Matt Inden MATT INDEN IS INVOLVED in every aspect of all limited edition photographs “LED.” Although from the conception of the image Matt’s talents are central to capturing the photograph, he incorporates several people in the editing and printing process. “Taking the photograph is just the beginning; in order to truly get the absolute best images, an extensive editing process is necessary. It is funny how photographers, or I should say, at least I can get attached to certain images for a variety of different reasons. On occasion, images may make ‘my cut,’ but not that of some of my most trusted advisors. I may hike for days with sixty pounds of gear and get a really good photograph. In fact, it happens a lot. It happens more often than the bad photographs and more often than the great photographs. Though the image is good, it may not be great. I may get overly attached to an image because of the time and effort put into it. I look to my advisors as both helpful and necessary people in those instances. Perhaps this comes from my roots as a photojournalist. As a journalist, one has editors and fellow photographers to critique one’s work. I use that input to improve and sharpen my skills as a journalist and a visual storyteller. I still view a criticism as commentary—as information or observation—something to consider in future concepts.”

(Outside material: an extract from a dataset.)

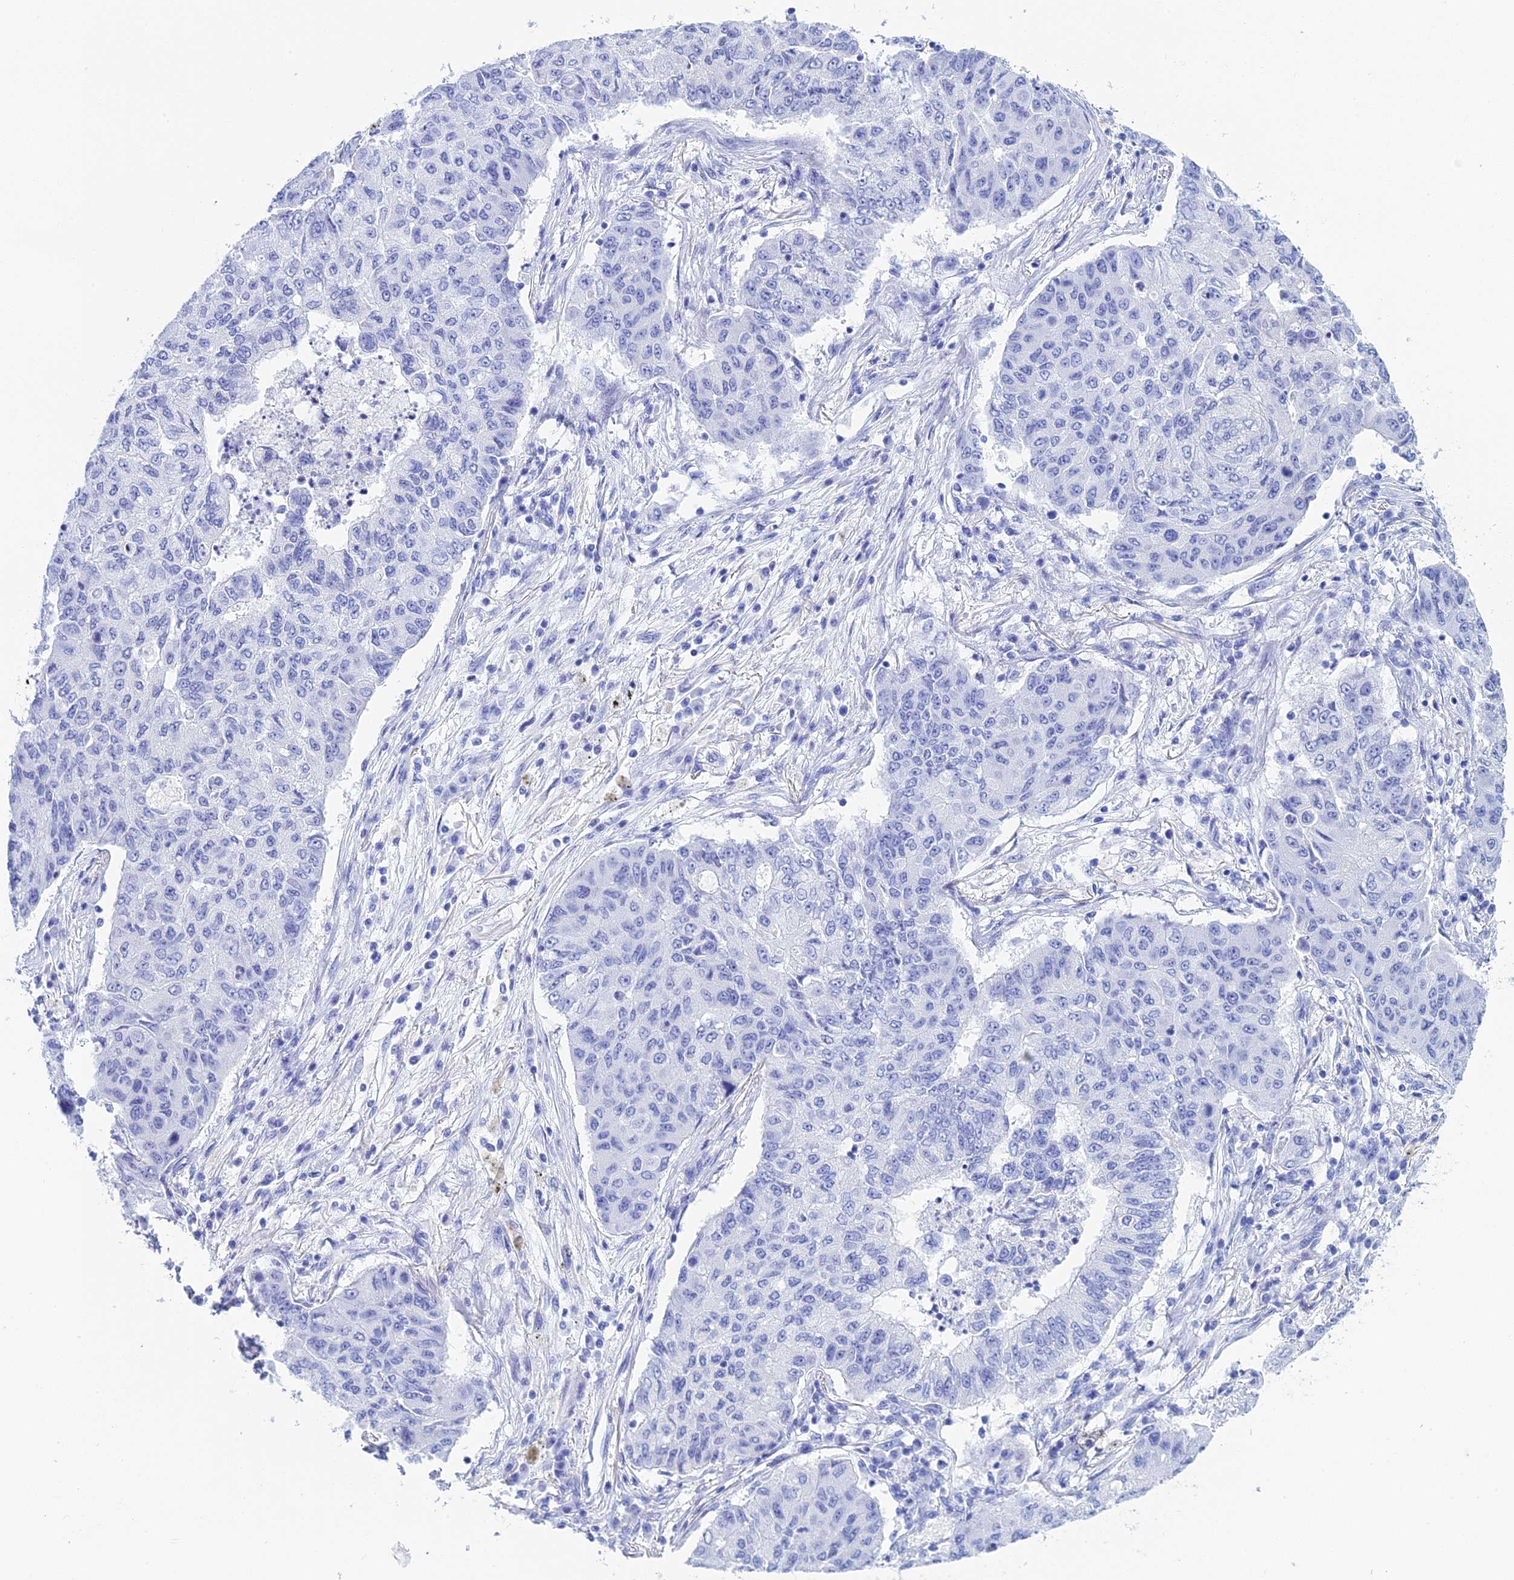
{"staining": {"intensity": "negative", "quantity": "none", "location": "none"}, "tissue": "lung cancer", "cell_type": "Tumor cells", "image_type": "cancer", "snomed": [{"axis": "morphology", "description": "Squamous cell carcinoma, NOS"}, {"axis": "topography", "description": "Lung"}], "caption": "A photomicrograph of human squamous cell carcinoma (lung) is negative for staining in tumor cells.", "gene": "TEX101", "patient": {"sex": "male", "age": 74}}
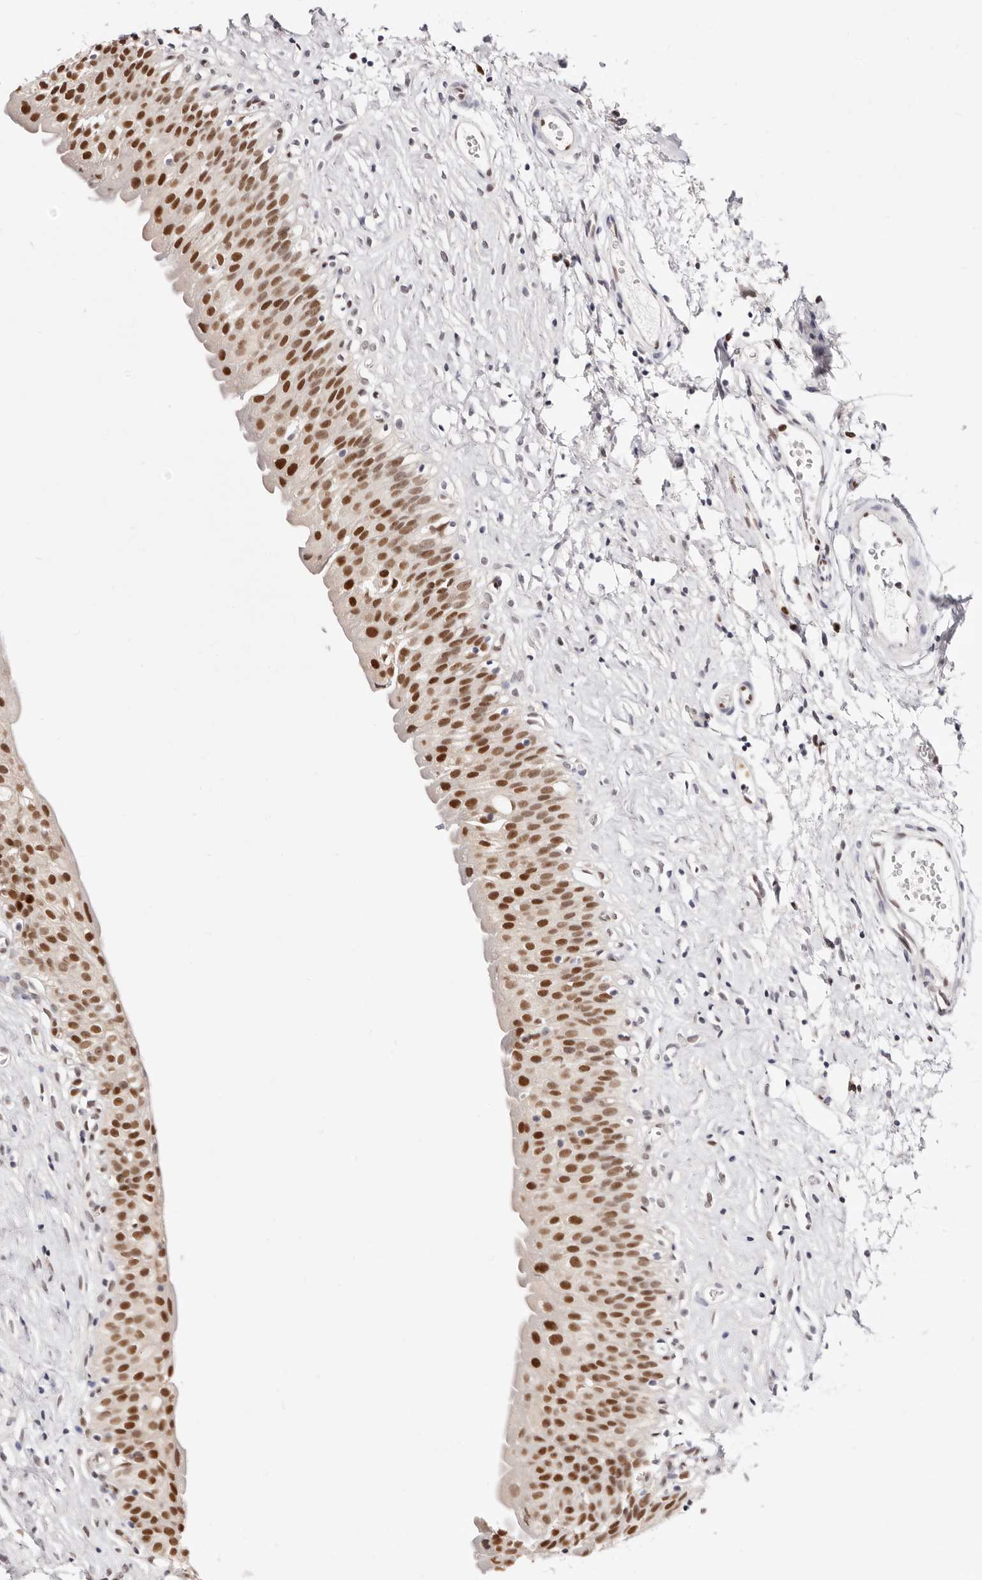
{"staining": {"intensity": "strong", "quantity": ">75%", "location": "nuclear"}, "tissue": "urinary bladder", "cell_type": "Urothelial cells", "image_type": "normal", "snomed": [{"axis": "morphology", "description": "Normal tissue, NOS"}, {"axis": "topography", "description": "Urinary bladder"}], "caption": "Benign urinary bladder demonstrates strong nuclear expression in about >75% of urothelial cells The staining was performed using DAB (3,3'-diaminobenzidine), with brown indicating positive protein expression. Nuclei are stained blue with hematoxylin..", "gene": "TKT", "patient": {"sex": "male", "age": 51}}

AS A PHOTOGRAPHER OF NATURE, I like to judge a work by determining whether it is worthy of being placed on a wall. Does the piece inspire the viewer with the feelings of being transported through space and time, into the scene in front of him or her? Can he or she reach out and touch the sloping mounds of sand or the crisp, newly fallen snow? Those are the images for which I search and ask, ‘Will this make it to someone’s wall?’ Of course, ultimately, it is up to you, the people that share my passion for the outdoors, that are the final decision-makers—the outdoor lovers that stop at places of beauty and take a moment to ponder. It is amazing what powerful ideas and emotions nature can invoke.  There are those magical places that always seem to hold you in your tracks a little longer than usual—be it your first time there or your twentieth. To me, these are the places that inspire and that I feel must be preserved.”